Haberdashery: Better than head-smashery
Back in Pre-Hispanic times, two ethnic groups in the Colca Canyon area of Peru deformed their babies’ skulls — the Collagua into a taller, tapered noggin, the Cabana into a mesa-shaped cranium.
Was the Collagua’s headscaping a disturbed bid for a permanent Bumpit? Was the Cabana’s reshaping a misguided effort to gain a competitive edge in breakdance headspinning? Or were these groups just looking for a way to easily spot friends in a crowd, like those older tourist couples who wear matching outfits?
It really doesn’t matter. There isn’t a good reason* for squashing a baby’s head.
Ultimately, someone came to their senses — probably the first parents who were no-shows to the Infant Cranial Deformation Jamboree — and realized that a distinctive hat would give ease of recognition without extreme body modification.
Today, women of Collagua descent wear flat-brimmed straw hats circled with a colorful, bejazzled band. Cabana women wear rounded hats, brim flipped up in the back, covered with embroidery inside and out.
I’ve been admiring both hat styles during our time in Colca Canyon, impressed by the craft, time, and tough calluses that must go into making them. I’m also a fan of practical things imbued with bespoke flair, like handmade Halloween costumes, personalized beer cozies, and fashionista hoodies. I’m curious about how the hats are made and also the meaning of the symbols that adorn them.
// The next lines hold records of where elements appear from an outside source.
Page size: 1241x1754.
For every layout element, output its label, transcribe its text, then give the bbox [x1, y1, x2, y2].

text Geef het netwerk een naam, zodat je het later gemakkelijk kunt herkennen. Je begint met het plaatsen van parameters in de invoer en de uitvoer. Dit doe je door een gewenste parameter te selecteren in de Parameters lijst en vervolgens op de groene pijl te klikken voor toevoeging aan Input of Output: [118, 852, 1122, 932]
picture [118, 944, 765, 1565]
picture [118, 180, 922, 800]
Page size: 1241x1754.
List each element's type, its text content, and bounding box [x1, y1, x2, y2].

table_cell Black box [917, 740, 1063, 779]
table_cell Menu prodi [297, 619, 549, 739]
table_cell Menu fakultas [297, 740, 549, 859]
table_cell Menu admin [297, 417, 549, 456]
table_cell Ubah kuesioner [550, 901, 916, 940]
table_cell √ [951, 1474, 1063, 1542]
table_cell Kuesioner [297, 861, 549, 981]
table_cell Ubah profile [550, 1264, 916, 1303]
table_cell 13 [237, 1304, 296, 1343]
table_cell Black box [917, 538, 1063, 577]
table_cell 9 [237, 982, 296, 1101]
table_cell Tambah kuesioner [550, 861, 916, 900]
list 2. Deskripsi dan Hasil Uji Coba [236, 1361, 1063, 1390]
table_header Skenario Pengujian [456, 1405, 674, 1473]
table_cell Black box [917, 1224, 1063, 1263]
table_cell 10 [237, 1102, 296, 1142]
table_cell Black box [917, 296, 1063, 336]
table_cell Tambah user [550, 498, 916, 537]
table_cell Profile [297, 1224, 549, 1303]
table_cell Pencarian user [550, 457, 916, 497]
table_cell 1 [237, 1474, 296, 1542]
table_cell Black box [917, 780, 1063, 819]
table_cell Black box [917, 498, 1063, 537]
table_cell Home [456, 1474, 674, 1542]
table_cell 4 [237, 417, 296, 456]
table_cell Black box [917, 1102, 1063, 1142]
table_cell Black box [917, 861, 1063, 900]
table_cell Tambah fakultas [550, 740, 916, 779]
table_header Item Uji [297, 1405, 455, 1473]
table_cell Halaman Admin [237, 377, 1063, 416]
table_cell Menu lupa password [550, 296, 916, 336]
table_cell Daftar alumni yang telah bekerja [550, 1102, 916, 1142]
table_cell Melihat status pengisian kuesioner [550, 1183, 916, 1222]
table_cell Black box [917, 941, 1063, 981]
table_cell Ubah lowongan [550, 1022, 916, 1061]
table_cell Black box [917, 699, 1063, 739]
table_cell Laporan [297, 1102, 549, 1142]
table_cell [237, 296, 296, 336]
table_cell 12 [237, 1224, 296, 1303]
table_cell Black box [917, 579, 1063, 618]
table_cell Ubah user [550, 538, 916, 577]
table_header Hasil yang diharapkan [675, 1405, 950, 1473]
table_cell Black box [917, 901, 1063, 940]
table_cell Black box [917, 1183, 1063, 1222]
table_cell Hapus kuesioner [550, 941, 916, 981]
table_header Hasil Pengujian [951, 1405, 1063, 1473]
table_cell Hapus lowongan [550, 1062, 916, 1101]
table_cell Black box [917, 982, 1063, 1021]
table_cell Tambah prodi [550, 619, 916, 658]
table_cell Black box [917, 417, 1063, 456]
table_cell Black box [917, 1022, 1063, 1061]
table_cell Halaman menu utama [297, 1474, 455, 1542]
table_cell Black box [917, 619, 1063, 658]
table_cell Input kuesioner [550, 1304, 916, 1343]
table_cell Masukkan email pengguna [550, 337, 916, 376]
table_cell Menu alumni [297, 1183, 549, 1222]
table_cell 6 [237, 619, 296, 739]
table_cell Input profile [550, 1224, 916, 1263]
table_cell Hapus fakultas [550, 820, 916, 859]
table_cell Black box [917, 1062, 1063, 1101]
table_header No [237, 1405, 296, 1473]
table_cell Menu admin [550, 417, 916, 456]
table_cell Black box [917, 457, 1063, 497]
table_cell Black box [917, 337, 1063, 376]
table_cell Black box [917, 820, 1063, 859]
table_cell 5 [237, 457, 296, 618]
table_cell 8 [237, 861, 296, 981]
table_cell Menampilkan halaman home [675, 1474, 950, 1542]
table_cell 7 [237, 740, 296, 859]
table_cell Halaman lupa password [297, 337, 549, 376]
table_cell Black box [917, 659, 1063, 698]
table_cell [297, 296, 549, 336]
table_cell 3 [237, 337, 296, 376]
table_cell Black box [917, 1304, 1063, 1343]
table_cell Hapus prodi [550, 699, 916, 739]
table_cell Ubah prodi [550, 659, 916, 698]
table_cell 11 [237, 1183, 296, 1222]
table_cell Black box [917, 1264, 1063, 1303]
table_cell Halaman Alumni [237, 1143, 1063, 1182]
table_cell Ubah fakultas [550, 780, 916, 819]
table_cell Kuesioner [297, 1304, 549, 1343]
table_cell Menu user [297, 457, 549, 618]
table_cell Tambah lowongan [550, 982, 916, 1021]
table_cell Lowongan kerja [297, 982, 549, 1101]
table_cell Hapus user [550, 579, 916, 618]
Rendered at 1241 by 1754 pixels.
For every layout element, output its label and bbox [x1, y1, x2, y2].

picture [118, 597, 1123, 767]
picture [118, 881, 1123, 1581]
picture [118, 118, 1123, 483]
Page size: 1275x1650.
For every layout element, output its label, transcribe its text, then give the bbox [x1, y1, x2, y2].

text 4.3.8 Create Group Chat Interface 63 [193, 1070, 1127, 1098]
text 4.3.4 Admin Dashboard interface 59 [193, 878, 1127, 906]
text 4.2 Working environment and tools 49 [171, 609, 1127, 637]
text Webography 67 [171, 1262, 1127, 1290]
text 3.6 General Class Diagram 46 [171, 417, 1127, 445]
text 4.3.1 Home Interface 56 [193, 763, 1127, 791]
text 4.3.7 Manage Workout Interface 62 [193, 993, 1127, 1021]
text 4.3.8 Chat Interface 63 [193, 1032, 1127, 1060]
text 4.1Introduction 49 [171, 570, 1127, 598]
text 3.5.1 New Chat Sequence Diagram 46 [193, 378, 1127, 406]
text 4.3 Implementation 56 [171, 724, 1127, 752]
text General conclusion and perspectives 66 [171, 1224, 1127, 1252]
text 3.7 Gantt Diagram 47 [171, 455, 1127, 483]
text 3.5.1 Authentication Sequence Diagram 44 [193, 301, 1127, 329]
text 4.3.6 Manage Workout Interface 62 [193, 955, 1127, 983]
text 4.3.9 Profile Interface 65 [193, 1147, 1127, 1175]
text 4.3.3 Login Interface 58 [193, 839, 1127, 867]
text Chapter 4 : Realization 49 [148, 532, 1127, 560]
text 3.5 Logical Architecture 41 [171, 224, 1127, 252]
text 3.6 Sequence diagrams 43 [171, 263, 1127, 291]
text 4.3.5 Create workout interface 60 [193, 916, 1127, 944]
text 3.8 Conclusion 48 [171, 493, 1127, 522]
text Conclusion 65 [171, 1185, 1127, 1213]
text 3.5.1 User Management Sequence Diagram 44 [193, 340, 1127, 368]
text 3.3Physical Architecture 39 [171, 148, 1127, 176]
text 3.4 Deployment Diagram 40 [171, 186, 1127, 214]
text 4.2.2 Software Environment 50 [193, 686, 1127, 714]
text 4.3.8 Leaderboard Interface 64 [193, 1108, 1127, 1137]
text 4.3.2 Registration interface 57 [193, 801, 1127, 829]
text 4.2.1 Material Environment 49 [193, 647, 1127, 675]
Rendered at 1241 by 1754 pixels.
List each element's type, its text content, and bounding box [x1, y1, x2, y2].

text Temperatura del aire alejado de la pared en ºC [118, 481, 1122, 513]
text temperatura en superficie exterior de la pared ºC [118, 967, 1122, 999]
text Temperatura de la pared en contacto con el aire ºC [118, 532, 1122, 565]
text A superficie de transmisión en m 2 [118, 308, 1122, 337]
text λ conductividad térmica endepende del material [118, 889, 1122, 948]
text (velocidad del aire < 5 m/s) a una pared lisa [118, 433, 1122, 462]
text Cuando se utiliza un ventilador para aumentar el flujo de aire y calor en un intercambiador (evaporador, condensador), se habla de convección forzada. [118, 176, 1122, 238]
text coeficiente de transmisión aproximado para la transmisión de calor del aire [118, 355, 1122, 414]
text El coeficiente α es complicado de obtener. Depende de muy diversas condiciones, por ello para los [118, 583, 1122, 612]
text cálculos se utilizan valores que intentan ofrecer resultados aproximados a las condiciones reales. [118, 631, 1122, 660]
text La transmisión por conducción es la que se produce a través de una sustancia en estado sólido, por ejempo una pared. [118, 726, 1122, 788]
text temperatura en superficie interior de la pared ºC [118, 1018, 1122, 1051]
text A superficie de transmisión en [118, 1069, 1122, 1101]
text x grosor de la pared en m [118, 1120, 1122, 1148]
While waiting for the bus that would take Todd and me out of Cabanaconde to Arequipa, I noticed a behatted Peruvian woman loitering alone in the plaza. Dragging Todd along as translator, I tell him to tell her I like her hat, ask her if she made it, and how long it took to create.
“En un día,” she responds politely but shyly, as if the results are no big deal. All the while she glances around the plaza for someone to rescue her from my chatter.
All that elaborate work, done in one day. Her hat looks new, which makes me want know how many hats she has. I wonder if she used the same design as her mother does, or if it’s uniquely her own. As I start telling Todd my next question, she takes off her hat and hands it to me, then wordlessly points to my camera.
“I think she thinks I want a picture of myself wearing her hat,” I say to Todd. “What should I do? Is it weird? It seems weird.”
“Give me the camera,” he insists.
“Mi cabeza,” I laugh as I try to squash the hat on my head, “es grande!” That much Spanish I know.
She won’t join me in the photo, brushing her hand over the top of her hair as if to indicate: “Not with my hair looking like this.”
Our bus driver revs the engine, honks the horn, and starts shouting. Todd says, “Babe, we gotta go.”
I reluctantly, jealously return the hat.
* Here is one historical account of the reasons why the Collagua and Cabana shaped their heads (or if you prefer happier thoughts, skip over to a photo essay of Peruvian wildflowers):
“[In 1586, Juan de] Ulloa Mogollón [a Spanish official] left a record of a strange, yet intriguing form of mountain worship that involved transforming humans into representations of peaks. The Collagua…believed their paqariku (place of origin) was a snow-capped volcano called Collaguata…to honor it, they bound the malleable heads of their newborn children to make them tall, thin, and slightly tapering, in imitation of the peak’s shape…”
“The residents of [Cabana] province…thought they originated from the summit Gualcagualca, which they considered holy. As an expression of their devotion, they wrapped white cords around the heads of their babies, circling the crown numerous times. This procedure caused the skulls to flatten out on top and become very wide, mimicking the outline of Gualcagualca.”
– Of Summits and Sacrifice: An Ethnohistoric Study of Inka Religious Practices, Thomas Besom, University of Texas Press, 2009.